The case concerned an “off the record” disclosure by David Hartnett, then Permanent Secretary for tax at HMRC, to journalists from The Times. The subject of the conversation was tax avoidance schemes that were taking advantage of the “Film Partnership” legislative provisions. Over the course of the meeting, Hartnett referred specifically to Ingenious Media and Patrick McKenna, as marketers of such avoidance schemes, noted that they had contributed to depriving the public purse of circa £5 billion, that McKenna had personally benefited from the tax relief, that McKenna was a big risk, and denounced film schemes as “scams for scumbags”. Some of these comments were later quoted, albeit with anonymity attached, in two articles published by the journalists in The Times on 21 June 2012. Perhaps unsurprisingly, Ingenious Media and McKenna (the claimants) sought judicial review of the decision of Hartnett to disclose such information to The Times journalists (this information is all lifted from my Case Note published in the British Tax Review, which can be downloaded here). The Supreme Court unanimously found that the duty of confidentiality was breached. In doing so, the Court rejected the justifications put forward by HMRC for disclosing the information, which were predicated also on section 18(2)(a):
The cadence of the Court’s judgment is that for disclosure to be justified under section 18(2)(a) there must be a direct link between disclosing taxpayer information and the collection of tax (see in particular paras 33 and 35) – that the disclose directly assists HMRC in carrying its primary function of collecting and managing taxes and credits (section 5 of Commissioners for Revenue and Customs Act 2005). The problem for HMRC is that none of the reasons set out in para 2.3 of the Memo appear to provide a direct link. The reasons are speculative, rather than grounded in evidence, and relate mostly to future compliance rather than current investigations. The very language of “increasing the likelihood” or “reducing the likelihood” suggests that the link between disclosure and collection is shaky.

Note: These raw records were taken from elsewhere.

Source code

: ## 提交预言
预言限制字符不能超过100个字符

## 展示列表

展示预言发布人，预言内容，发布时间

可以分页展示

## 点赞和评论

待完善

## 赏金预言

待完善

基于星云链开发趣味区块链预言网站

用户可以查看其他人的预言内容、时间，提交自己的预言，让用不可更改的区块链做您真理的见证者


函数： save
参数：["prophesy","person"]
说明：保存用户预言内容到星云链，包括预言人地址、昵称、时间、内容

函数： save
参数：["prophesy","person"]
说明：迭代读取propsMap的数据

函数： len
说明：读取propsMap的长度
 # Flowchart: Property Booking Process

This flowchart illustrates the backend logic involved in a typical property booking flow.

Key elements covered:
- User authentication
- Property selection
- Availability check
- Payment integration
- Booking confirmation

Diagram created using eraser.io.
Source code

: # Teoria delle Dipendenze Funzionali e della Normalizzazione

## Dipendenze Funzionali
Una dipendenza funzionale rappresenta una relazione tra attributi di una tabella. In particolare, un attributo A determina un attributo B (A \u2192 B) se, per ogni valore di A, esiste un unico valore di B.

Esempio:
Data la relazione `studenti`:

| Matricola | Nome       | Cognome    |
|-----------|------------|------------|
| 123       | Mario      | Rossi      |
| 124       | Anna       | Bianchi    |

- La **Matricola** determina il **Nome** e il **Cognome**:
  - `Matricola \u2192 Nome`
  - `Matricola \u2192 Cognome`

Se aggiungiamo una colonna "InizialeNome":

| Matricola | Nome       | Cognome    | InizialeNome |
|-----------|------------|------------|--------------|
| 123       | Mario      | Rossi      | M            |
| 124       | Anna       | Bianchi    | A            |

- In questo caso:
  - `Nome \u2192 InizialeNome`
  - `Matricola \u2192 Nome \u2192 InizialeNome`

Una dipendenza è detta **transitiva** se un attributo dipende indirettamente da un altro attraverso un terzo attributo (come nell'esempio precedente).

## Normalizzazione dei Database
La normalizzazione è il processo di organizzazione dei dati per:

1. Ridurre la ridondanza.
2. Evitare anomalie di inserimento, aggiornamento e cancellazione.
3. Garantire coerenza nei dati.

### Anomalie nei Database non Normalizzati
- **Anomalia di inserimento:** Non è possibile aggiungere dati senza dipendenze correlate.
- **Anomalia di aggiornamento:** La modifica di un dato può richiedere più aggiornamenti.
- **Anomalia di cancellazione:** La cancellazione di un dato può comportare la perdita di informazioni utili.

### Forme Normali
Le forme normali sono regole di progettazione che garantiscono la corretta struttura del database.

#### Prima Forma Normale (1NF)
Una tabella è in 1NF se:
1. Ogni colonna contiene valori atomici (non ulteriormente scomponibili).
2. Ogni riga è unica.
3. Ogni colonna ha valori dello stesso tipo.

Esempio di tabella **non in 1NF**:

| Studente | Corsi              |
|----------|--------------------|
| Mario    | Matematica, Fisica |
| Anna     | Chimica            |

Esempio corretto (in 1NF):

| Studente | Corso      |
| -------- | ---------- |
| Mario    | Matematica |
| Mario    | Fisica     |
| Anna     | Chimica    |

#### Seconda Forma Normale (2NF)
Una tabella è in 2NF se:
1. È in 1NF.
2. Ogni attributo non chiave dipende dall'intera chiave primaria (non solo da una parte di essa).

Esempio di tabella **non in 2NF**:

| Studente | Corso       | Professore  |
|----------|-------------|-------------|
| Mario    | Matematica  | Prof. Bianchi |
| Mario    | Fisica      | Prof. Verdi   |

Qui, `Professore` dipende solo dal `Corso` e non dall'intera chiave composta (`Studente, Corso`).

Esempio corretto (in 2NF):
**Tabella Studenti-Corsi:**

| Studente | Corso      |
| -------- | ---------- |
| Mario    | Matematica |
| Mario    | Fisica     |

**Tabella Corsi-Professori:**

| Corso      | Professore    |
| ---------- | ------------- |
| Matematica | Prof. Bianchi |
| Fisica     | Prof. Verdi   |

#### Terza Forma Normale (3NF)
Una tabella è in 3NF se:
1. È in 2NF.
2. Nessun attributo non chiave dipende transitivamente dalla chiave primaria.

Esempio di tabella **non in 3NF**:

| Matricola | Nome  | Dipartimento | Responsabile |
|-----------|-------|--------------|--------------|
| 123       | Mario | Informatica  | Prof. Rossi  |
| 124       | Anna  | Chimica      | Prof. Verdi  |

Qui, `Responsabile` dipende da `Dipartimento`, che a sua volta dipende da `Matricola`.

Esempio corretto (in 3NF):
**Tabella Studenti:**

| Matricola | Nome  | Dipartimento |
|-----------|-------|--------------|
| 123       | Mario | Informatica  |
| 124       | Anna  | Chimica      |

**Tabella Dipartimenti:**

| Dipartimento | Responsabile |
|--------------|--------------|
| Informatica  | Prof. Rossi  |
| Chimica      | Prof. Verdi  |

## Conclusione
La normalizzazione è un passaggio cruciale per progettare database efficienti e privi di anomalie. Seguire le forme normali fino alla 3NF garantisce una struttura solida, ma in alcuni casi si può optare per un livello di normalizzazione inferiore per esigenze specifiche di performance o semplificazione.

A defence of HMRC might be that the information disclosed is not confidential – thus not having the “necessary quality of confidence about it” (Saltman Engineering) – as the tax affairs of individuals are not actually disclosed to the Cabinet Office, but rather only HMRC’s opinions of particular individual’s tax affairs. That does not sound particularly convincing. It would be comparable to saying that a doctor is under a duty not to disclose information I present to her during a private consultation but may freely disclose the medical view she has formed of my ailments.[1]
In sum then, on the basis of the Supreme Court’s judgment, it is likely that the disclosure of information regarding “risk” to the Cabinet Office breaches HMRC’s duty of confidentiality.
[1] Though if I was brought to the doctors by somebody who has responsibility for my care, the disclosure to that person might be different.